WHAT TO WORK ON
Can you reproduce, word for word, every line of text in the records below, leaving out the pictures?
══ DATA SECTION ══
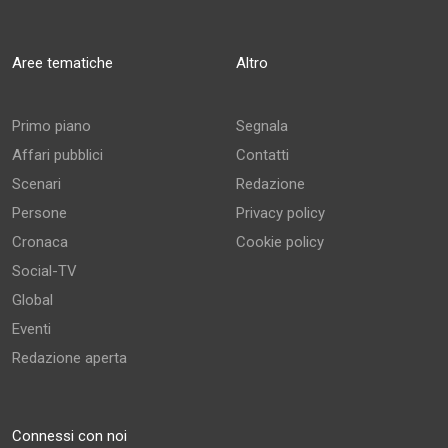
Aree tematiche
Altro
Primo piano
Segnala
Affari pubblici
Contatti
Scenari
Redazione
Persone
Privacy policy
Cronaca
Cookie policy
Social-TV
Global
Eventi
Redazione aperta
Connessi con noi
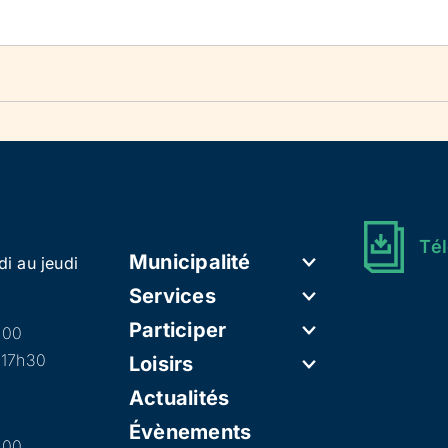
Tél
Municipalité
di au jeudi
Services
Participer
h00
 17h30
Loisirs
Actualités
Évènements
h00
═══
TASK SOLUTION
Aree tematiche
Altro
Primo piano
Segnala
Affari pubblici
Contatti
Scenari
Redazione
Persone
Privacy policy
Cronaca
Cookie policy
Social-TV
Global
Eventi
Redazione aperta
Connessi con noi
Tél
Municipalité
di au jeudi
Services
Participer
h00
 17h30
Loisirs
Actualités
Évènements
h00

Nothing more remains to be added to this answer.